President Muhammadu Buhari’s response to the killings in Plateau and adjourning states of the Middle Belt has been cold, because they don’t affect Muslims, Gad Shamaki, the leader of the Jos protest march, told The Epoch Times by phone.

“It’s an indication of an agenda to eliminate Christians,” said Shamaki, the Nigerian deputy country director of the U.S.-based nongovernmental organization Equal Access International.

“If you look at it from Kaduna to Plateau, to Benue and other states of the Middle Belt, out of 10 attacked schools, nine are owned by churches. Out of 10 kidnap victims, nine are Christians. Out of 10 attacked communities, hardly would you find one that is not 100 percent Christian, and it shows clearly that there is an agenda that the president himself is a part of, since he cannot openly condemn or demonstrate the will to stop the attacks, despite billions of dollars allocated to defense annually.”

Kunle Olawunmi, a professor of global security studies, accused Buhari of having an agenda to Islamize Nigeria in an Aug. 25 interview with Channels TV.

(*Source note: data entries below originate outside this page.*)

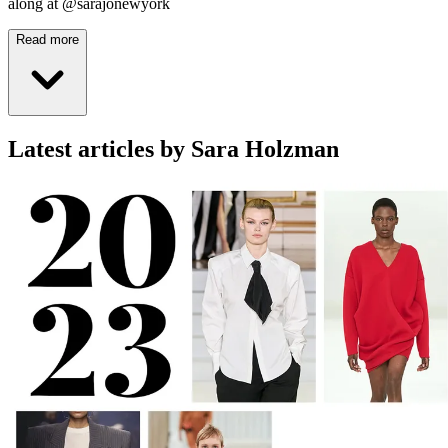
along at @sarajonewyork
Read more
Latest articles by Sara Holzman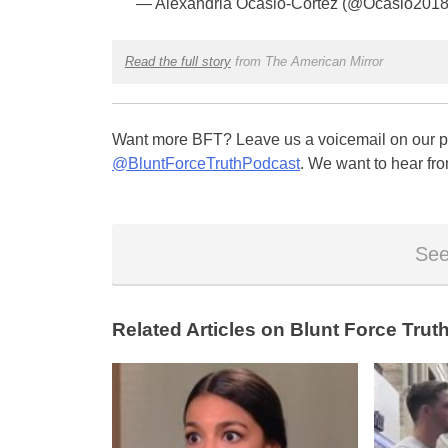
— Alexandria Ocasio-Cortez (@Ocasio201
Read the full story
from The American Mirror
Want more BFT? Leave us a voicemail on our pa
@BluntForceTruthPodcast
. We want to hear fro
See
Related Articles on Blunt Force Truth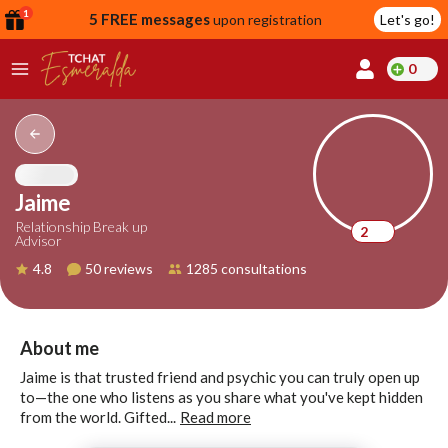
1
5 FREE messages
upon registration
Let's go!
0
lcome
fer
Jaime
Relationship Break up
2
Advisor
reate
4.8
50 reviews
1285 consultations
y
ccount
ome to
Continue
About me
alda.chat!
with
Jaime is that trusted friend and psychic you can truly open up
Google
to—the one who listens as you share what you've kept hidden
from the world. Gifted...
Read more
Continue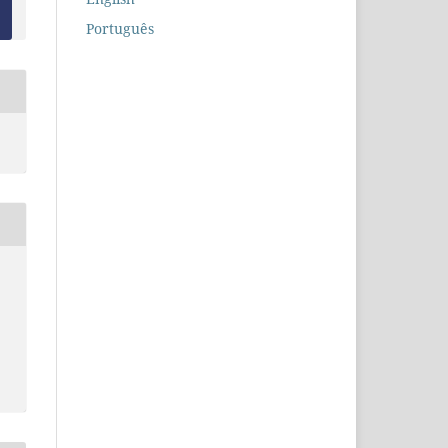
Português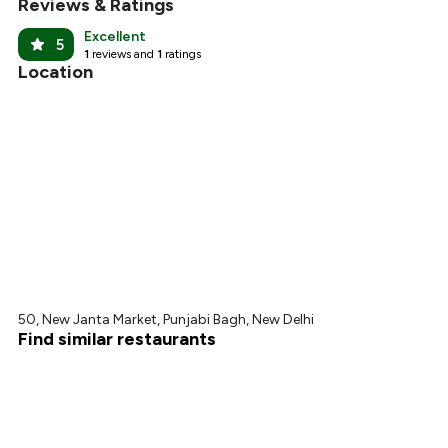
Reviews & Ratings
Excellent
5
1
reviews and
1
ratings
Location
50, New Janta Market, Punjabi Bagh, New Delhi
Find similar restaurants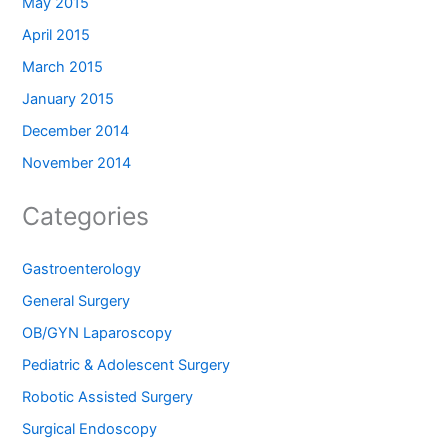
May 2015
April 2015
March 2015
January 2015
December 2014
November 2014
Categories
Gastroenterology
General Surgery
OB/GYN Laparoscopy
Pediatric & Adolescent Surgery
Robotic Assisted Surgery
Surgical Endoscopy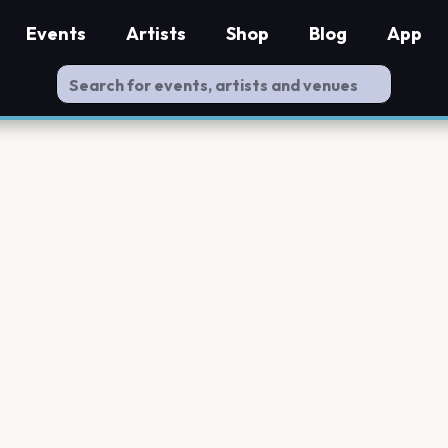
Events
Artists
Shop
Blog
App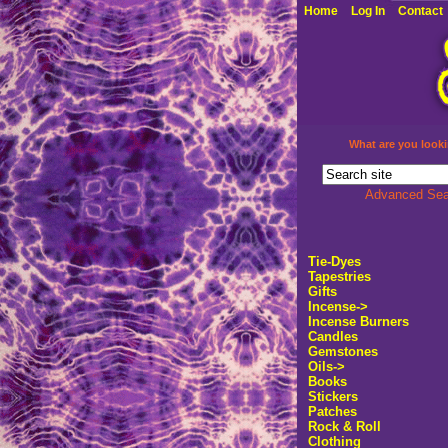
Home
Log In
Contact
What are you looki
Advanced Sea
Tie-Dyes
Tapestries
Gifts
Incense->
Incense Burners
Candles
Gemstones
Oils->
Books
Stickers
Patches
Rock & Roll
Clothing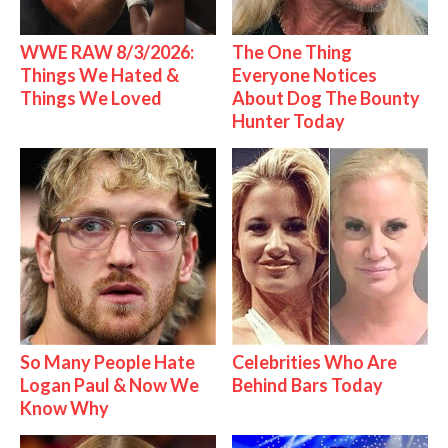
WWE RAW 8/3/2026:
The One Thing
Things We Hated &
Everyone Notices
Things We Loved
About Dog The Bounty
Hunter Today
So Many People Hate
Celebrities Who Are
Logan Paul & Now We
Behind Bars Today
Know Why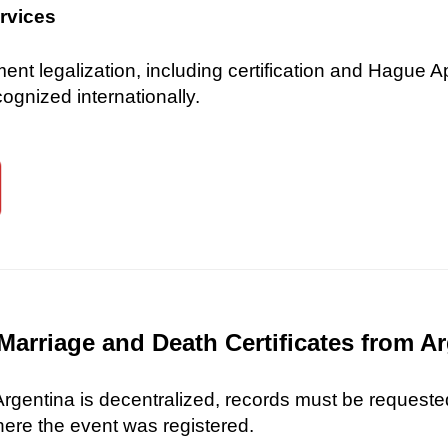
ervices
 legalization, including certification and Hague Ap
gnized internationally.
Marriage and Death Certificates from A
 Argentina is decentralized, records must be requested
here the event was registered.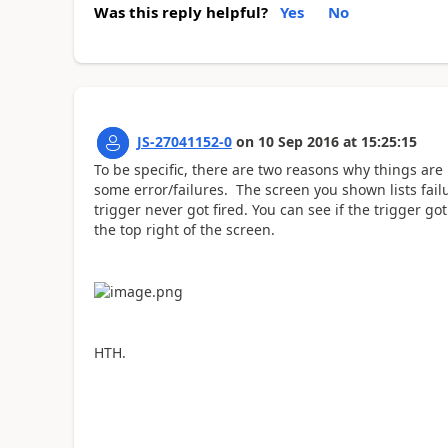
Was this reply helpful?
Yes
No
JS-27041152-0
on
10 Sep 2016
at
15:25:15
To be specific, there are two reasons why things are 
some error/failures. The screen you shown lists fai
trigger never got fired. You can see if the trigger go
the top right of the screen.
HTH.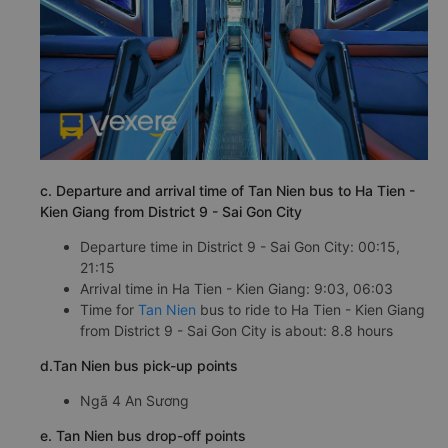
c. Departure and arrival time of Tan Nien bus to Ha Tien -
Kien Giang from District 9 - Sai Gon City
Departure time in District 9 - Sai Gon City: 00:15,
21:15
Arrival time in Ha Tien - Kien Giang: 9:03, 06:03
Time for
Tan Nien
bus to ride to Ha Tien - Kien Giang
from District 9 - Sai Gon City is about: 8.8 hours
d.Tan Nien bus pick-up points
Ngã 4 An Sương
e. Tan Nien bus drop-off points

“Some people have this mindset to Islamize the nation, and they are in the government,“ said Olawunmi, a former commodore in the Nigerian navy. ”And people know them. The DSS [Department of State Security] knows them. The NIA [National Intelligence Agency] knows them. The DIA [Defense Intelligence Agency] knows them. ... Why is the commander in chief of the armed forces quiet?”